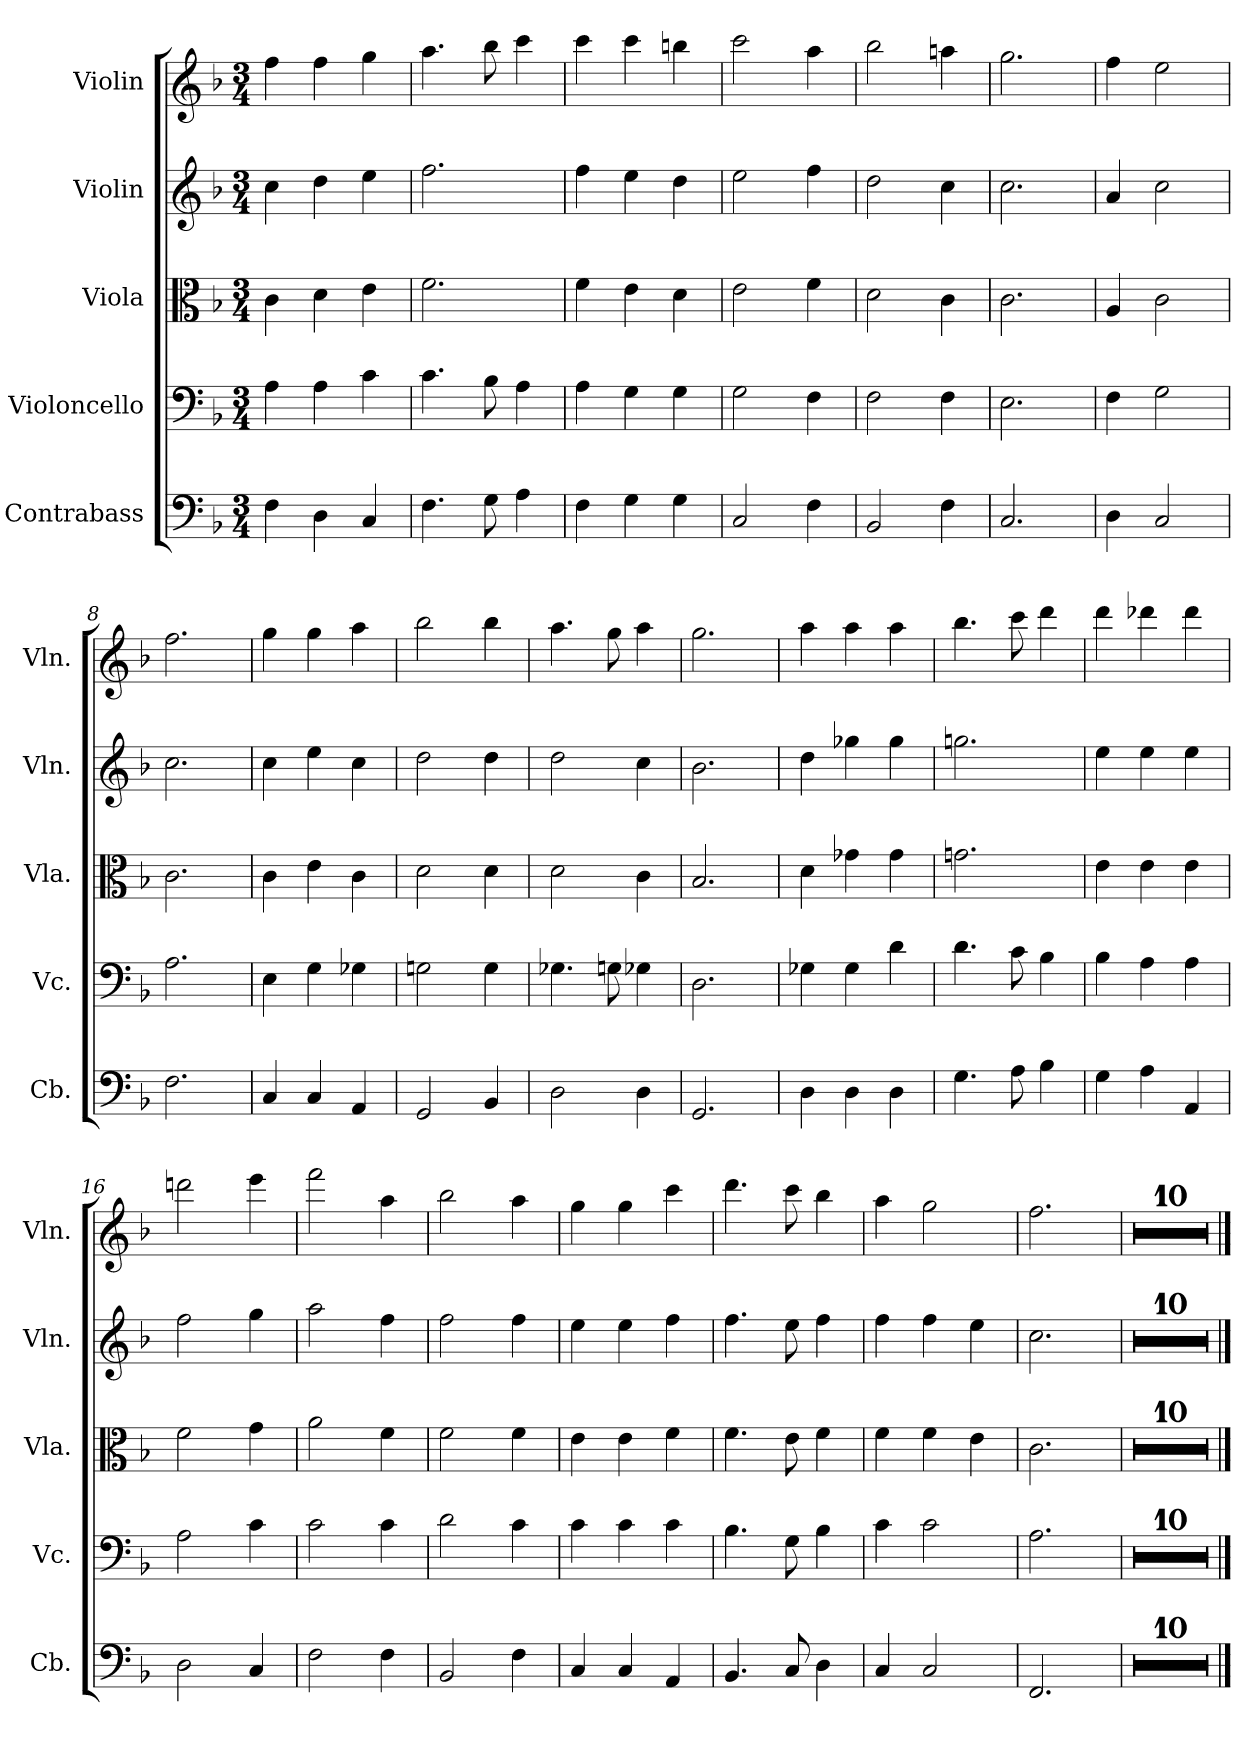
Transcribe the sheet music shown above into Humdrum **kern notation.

**kern	**kern	**kern	**kern	**kern
*part5	*part4	*part3	*part2	*part1
*staff5	*staff4	*staff3	*staff2	*staff1
*I"Contrabass	*I"Violoncello	*I"Viola	*I"Violin	*I"Violin
*I'Cb.	*I'Vc.	*I'Vla.	*I'Vln.	*I'Vln.
*clefF4	*clefF4	*clefC3	*clefG2	*clefG2
*ITrd7c12	*	*	*	*
*k[b-]	*k[b-]	*k[b-]	*k[b-]	*k[b-]
*M3/4	*M3/4	*M3/4	*M3/4	*M3/4
*MM80	*MM80	*MM80	*MM80	*MM80
=1	=1	=1	=1	=1
4FF\	4A\	4c\	4cc\	4ff\
4DD\	4A\	4d\	4dd\	4ff\
4CC/	4c\	4e\	4ee\	4gg\
=2	=2	=2	=2	=2
4.FF\	4.c\	2.f\	2.ff\	4.aa\
8GG\	8B-\	.	.	8bb-\
4AA\	4A\	.	.	4ccc\
=3	=3	=3	=3	=3
4FF\	4A\	4f\	4ff\	4ccc\
4GG\	4G\	4e\	4ee\	4ccc\
4GG\	4G\	4d\	4dd\	4bbn\
=4	=4	=4	=4	=4
2CC/	2G\	2e\	2ee\	2ccc\
4FF\	4F\	4f\	4ff\	4aa\
=5	=5	=5	=5	=5
2BBB-/	2F\	2d\	2dd\	2bb-\
4FF\	4F\	4c\	4cc\	4aan\
=6	=6	=6	=6	=6
2.CC/	2.E\	2.c\	2.cc\	2.gg\
=7	=7	=7	=7	=7
4DD\	4F\	4A/	4a/	4ff\
2CC/	2G\	2c\	2cc\	2ee\
=8	=8	=8	=8	=8
2.FF\	2.A\	2.c\	2.cc\	2.ff\
=9	=9	=9	=9	=9
4CC/	4E\	4c\	4cc\	4gg\
4CC/	4G\	4e\	4ee\	4gg\
4AAA/	4G-X\	4c\	4cc\	4aa\
=10	=10	=10	=10	=10
2GGG/	2Gn\	2d\	2dd\	2bb-\
4BBB-/	4G\	4d\	4dd\	4bb-\
!!LO:LB:g=z
=11	=11	=11	=11	=11
2DD\	4.G-X\	2d\	2dd\	4.aa\
.	8Gn\	.	.	8gg\
4DD\	4G-X\	4c\	4cc\	4aa\
=12	=12	=12	=12	=12
2.GGG/	2.D\	2.B-/	2.b-\	2.gg\
=13	=13	=13	=13	=13
4DD\	4G-X\	4d\	4dd\	4aa\
4DD\	4G-\	4g-X\	4gg-X\	4aa\
4DD\	4d\	4g-\	4gg-\	4aa\
=14	=14	=14	=14	=14
4.GG\	4.d\	2.gn\	2.ggn\	4.bb-\
8AA\	8c\	.	.	8ccc\
4BB-\	4B-\	.	.	4ddd\
=15	=15	=15	=15	=15
4GG\	4B-\	4e\	4ee\	4ddd\
4AA\	4A\	4e\	4ee\	4ddd-X\
4AAA/	4A\	4e\	4ee\	4ddd-\
=16	=16	=16	=16	=16
2DD\	2A\	2f\	2ff\	2dddn\
4CC/	4c\	4g\	4gg\	4eee\
=17	=17	=17	=17	=17
2FF\	2c\	2a\	2aa\	2fff\
4FF\	4c\	4f\	4ff\	4aa\
=18	=18	=18	=18	=18
2BBB-/	2d\	2f\	2ff\	2bb-\
4FF\	4c\	4f\	4ff\	4aa\
=19	=19	=19	=19	=19
4CC/	4c\	4e\	4ee\	4gg\
4CC/	4c\	4e\	4ee\	4gg\
4AAA/	4c\	4f\	4ff\	4ccc\
!!LO:PB:g=z
=20	=20	=20	=20	=20
4.BBB-/	4.B-\	4.f\	4.ff\	4.ddd\
8CC/	8G\	8e\	8ee\	8ccc\
4DD\	4B-\	4f\	4ff\	4bb-\
=21	=21	=21	=21	=21
4CC/	4c\	4f\	4ff\	4aa\
2CC/	2c\	4f\	4ff\	2gg\
.	.	4e\	4ee\	.
=22	=22	=22	=22	=22
2.FFF/	2.A\	2.c\	2.cc\	2.ff\
=23	=23	=23	=23	=23
2.r	2.r	2.r	2.r	2.r
=24	=24	=24	=24	=24
2.r	2.r	2.r	2.r	2.r
=25	=25	=25	=25	=25
2.r	2.r	2.r	2.r	2.r
=26	=26	=26	=26	=26
2.r	2.r	2.r	2.r	2.r
=27	=27	=27	=27	=27
2.r	2.r	2.r	2.r	2.r
=28	=28	=28	=28	=28
2.r	2.r	2.r	2.r	2.r
=29	=29	=29	=29	=29
2.r	2.r	2.r	2.r	2.r
=30	=30	=30	=30	=30
2.r	2.r	2.r	2.r	2.r
=31	=31	=31	=31	=31
2.r	2.r	2.r	2.r	2.r
=32	=32	=32	=32	=32
2.r	2.r	2.r	2.r	2.r
==	==	==	==	==
*-	*-	*-	*-	*-
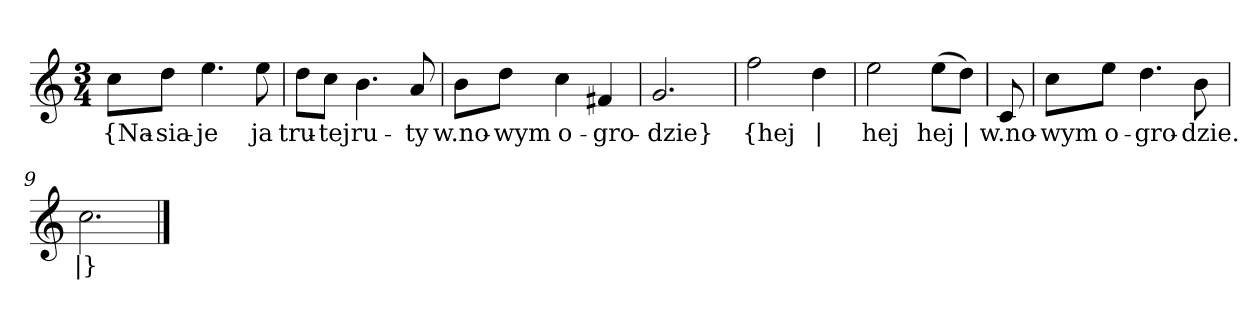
**kern	**text
*part1	*part1
*staff1	*staff1
*clefG2	*
*k[]	*
*C:	*
*M3/4	*
=	=
8cc\L	{Na-
8dd\J	-sia-
4.ee	-je
8ee	ja
=2	=2
8dd\L	tru-
8cc\J	-tej
4.b	ru-
8a	-ty
=3	=3
8b\L	w.no-
8dd\J	-wym
4cc	o-
4f#X	-gro-
=4	=4
2.g	-dzie}
=5y	=5y
2ff	{hej
4dd	|
=6	=6
2ee	hej
(8ee\L	hej
8dd\J)	|
=7y	=7y
8c	w.no-
=8	=8
8cc\L	-wym
8ee\J	o-
4.dd	-gro-
8b	-dzie.
=9	=9
2.cc	|}
==	==
*-	*-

What the task requires:
Return each line of the records above that contains the string "kern". Case counts.

Full response:
Transcribe the sheet music shown above into Humdrum **kern notation.
**kern	**kern	**kern	**kern	**kern
**kern	**text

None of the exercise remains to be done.